Re: internationalization/ISO10646 question from Chris Newman on 2003-01-02 (ietf-charsets@w3.org from January to March 2003)

From: Chris Newman <Chris.Newman@Sun.COM>
Date: Thu, 02 Jan 2003 15:15:11 -0800
To: MURATA Makoto <murata@hokkaido.email.ne.jp>
Cc: Marcin Hanclik <mhanclik@poczta.onet.pl>, ietf-charsets@iana.org
Message-id: <2147483647.1041520511@nifty-jr.west.sun.com>

(1) When UTF-8 leaks out with a BOM, that is the result of buggy software 
since the BOM simply isn't needed for UTF-8.

(2) This is not an issue in most Internet protocols since the standards 
have required proper charset labelling for many years.  Ironically, most of 
the countries with widely deployed software that violates the standards by 
emitting unlabelled charsets use encodings that are very easy to 
distinguish from UTF-8.

(3) The UTF-8 overlong sequence issue is sufficiently well documented that 
any security problems in practice are the result of buggy code.  It's an 
extremely minor security issue now, particularly compared to the lookalike 
character problem which impacts all encodings of Unicode and many other 
character sets.

(4) If octet count is an issue use a general purpose compression layer 
which will vastly exceed any savings possible with encoding tricks.

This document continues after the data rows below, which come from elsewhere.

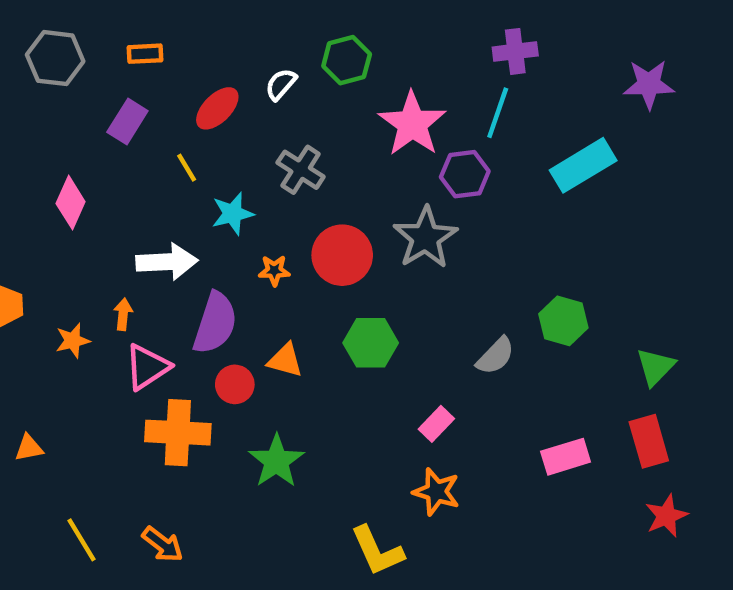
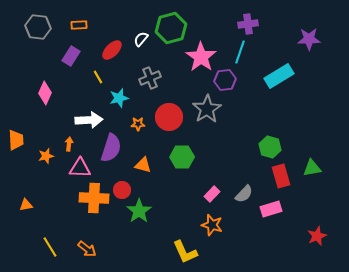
green hexagon: (347, 60) -> (171, 28), size x1.4
gray cross: (301, 170) -> (150, 78), turned 35
gray semicircle: (495, 356) -> (244, 194), moved
pink triangle: (147, 367) -> (80, 168), turned 35
green triangle: (655, 367) -> (312, 168), turned 36
red circle: (235, 384) -> (122, 190), moved
red rectangle: (649, 441) -> (281, 176), moved

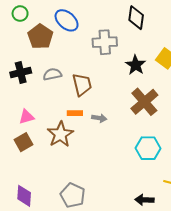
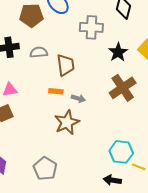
brown pentagon: (40, 36) -> (31, 15), turned 30
brown star: (60, 134) -> (67, 122), moved
cyan hexagon: (148, 148) -> (121, 152), moved

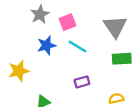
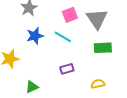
pink square: (68, 22) -> (70, 15), moved

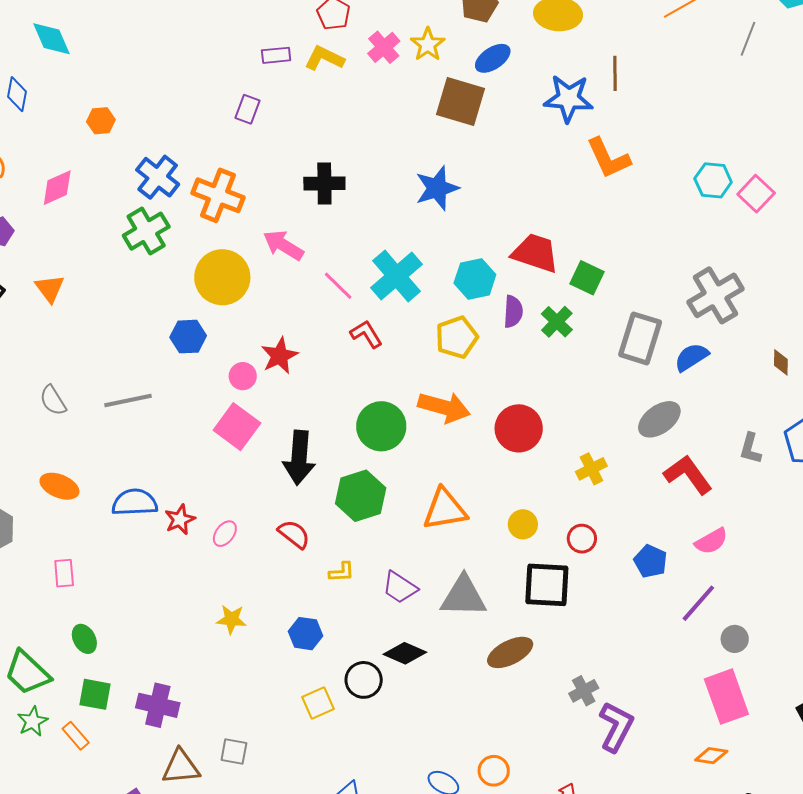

Is UTF-8 perfect?  No.  But the costs greatly outweight the benefits when 
compared to any other charset I've seen, and particularly when compared to 
UTF-16.

                - Chris

begin quotation by MURATA Makoto on 2002/12/25 11:51 +0900:

> On Fri, 06 Dec 2002 13:13:41 -0800
> Chris Newman <Chris.Newman@sun.com> wrote:
>
>>
>> UTF-16 is a terrible encoding for interoperability.  There are 3
>> published  non-interoperable variants of UTF-16 (big-endian,
>> little-endian,  BOM/switch-endian) and only one of the variants can be
>> auto-detected with  any chance of success (and none of them can be
>> auto-detected as well as  UTF-8).
>
> Unfortunately, as far as I know, UTF-8 is not free of such problems.
> (1) With or without the Unicode signature, (2) possible confusion with
> other  ASCII-compatible encodings (especially when a program has a few
> non-ASCII characters),  (3) vulnerability caused by redundant octet
> sequences, and (4) use of 4 or 6 octets  for non-BMP characters (e.g.,
> writeUTF and readUTF of java.io.DataOutput).  I know  that Corrigendum
> #1: UTF-8 Shortest Form addresses (3), but I am not sure if
> implementations are free of this vulnerability.
>
> I would be very happy if some encoding of Unicode becomes free of
> interoperability  or security problems.  But I am not happy yet.
>
> --
> MURATA Makoto <murata@hokkaido.email.ne.jp>
>

Received on Thursday, 2 January 2003 18:21:15 UTC